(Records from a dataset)

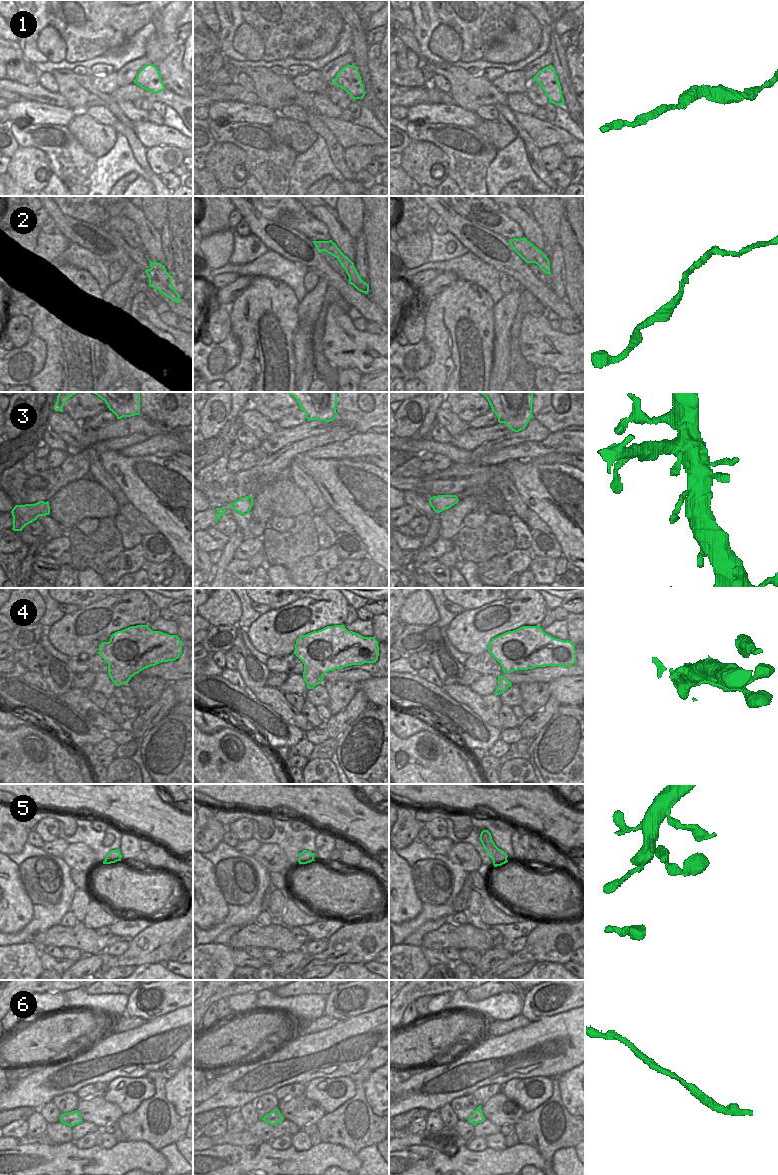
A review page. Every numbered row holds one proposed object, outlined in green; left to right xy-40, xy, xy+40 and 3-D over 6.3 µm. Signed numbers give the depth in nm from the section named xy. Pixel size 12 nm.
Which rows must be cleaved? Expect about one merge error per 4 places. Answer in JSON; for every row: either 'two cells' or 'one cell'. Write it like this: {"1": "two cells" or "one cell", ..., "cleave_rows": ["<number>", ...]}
{"1": "one cell", "2": "one cell", "3": "two cells", "4": "one cell", "5": "one cell", "6": "one cell", "cleave_rows": ["3"]}

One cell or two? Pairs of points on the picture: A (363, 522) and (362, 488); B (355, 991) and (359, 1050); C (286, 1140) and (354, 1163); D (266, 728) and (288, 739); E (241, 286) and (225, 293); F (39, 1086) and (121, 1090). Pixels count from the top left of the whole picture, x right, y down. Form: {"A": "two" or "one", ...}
{"A": "one", "B": "two", "C": "two", "D": "one", "E": "one", "F": "two"}

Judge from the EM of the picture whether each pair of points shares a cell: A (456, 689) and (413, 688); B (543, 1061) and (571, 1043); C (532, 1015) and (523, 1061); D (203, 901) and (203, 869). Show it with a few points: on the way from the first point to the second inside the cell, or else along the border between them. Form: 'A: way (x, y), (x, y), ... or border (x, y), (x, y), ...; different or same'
A: border (442, 689), (455, 700), (462, 702); different
B: way (550, 1054), (561, 1043), (564, 1043); same
C: border (553, 1014), (530, 1022); different
D: way (203, 893), (203, 877); same

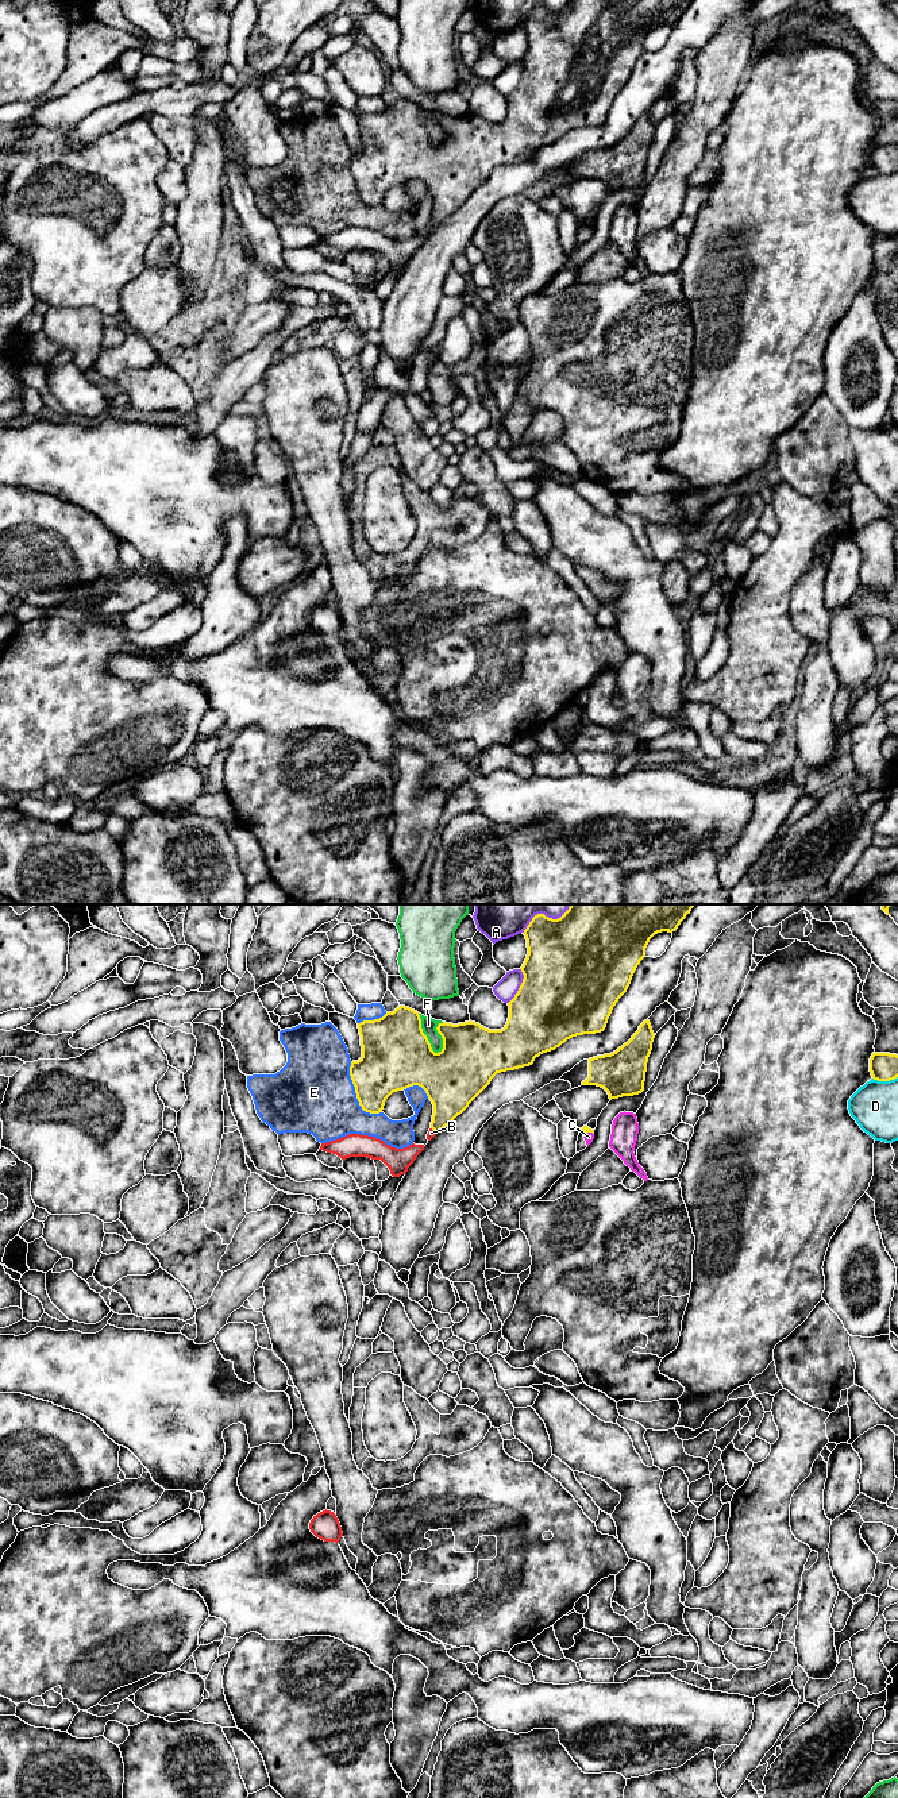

What is being asked »
When the line containing "One cell or" is reached, write out that line and each one after it exactly, ending with the last line of the records; pictures are not copied.

Exercise output »
One cell or two? Pairs of points on the picture: A (363, 522) and (362, 488); B (355, 991) and (359, 1050); C (286, 1140) and (354, 1163); D (266, 728) and (288, 739); E (241, 286) and (225, 293); F (39, 1086) and (121, 1090). Pixels count from the top left of the whole picture, x right, y down. Form: {"A": "two" or "one", ...}
{"A": "one", "B": "two", "C": "two", "D": "one", "E": "one", "F": "two"}

Judge from the EM of the picture whether each pair of points shares a cell: A (456, 689) and (413, 688); B (543, 1061) and (571, 1043); C (532, 1015) and (523, 1061); D (203, 901) and (203, 869). Show it with a few points: on the way from the first point to the second inside the cell, or else along the border between them. Form: 'A: way (x, y), (x, y), ... or border (x, y), (x, y), ...; different or same'
A: border (442, 689), (455, 700), (462, 702); different
B: way (550, 1054), (561, 1043), (564, 1043); same
C: border (553, 1014), (530, 1022); different
D: way (203, 893), (203, 877); same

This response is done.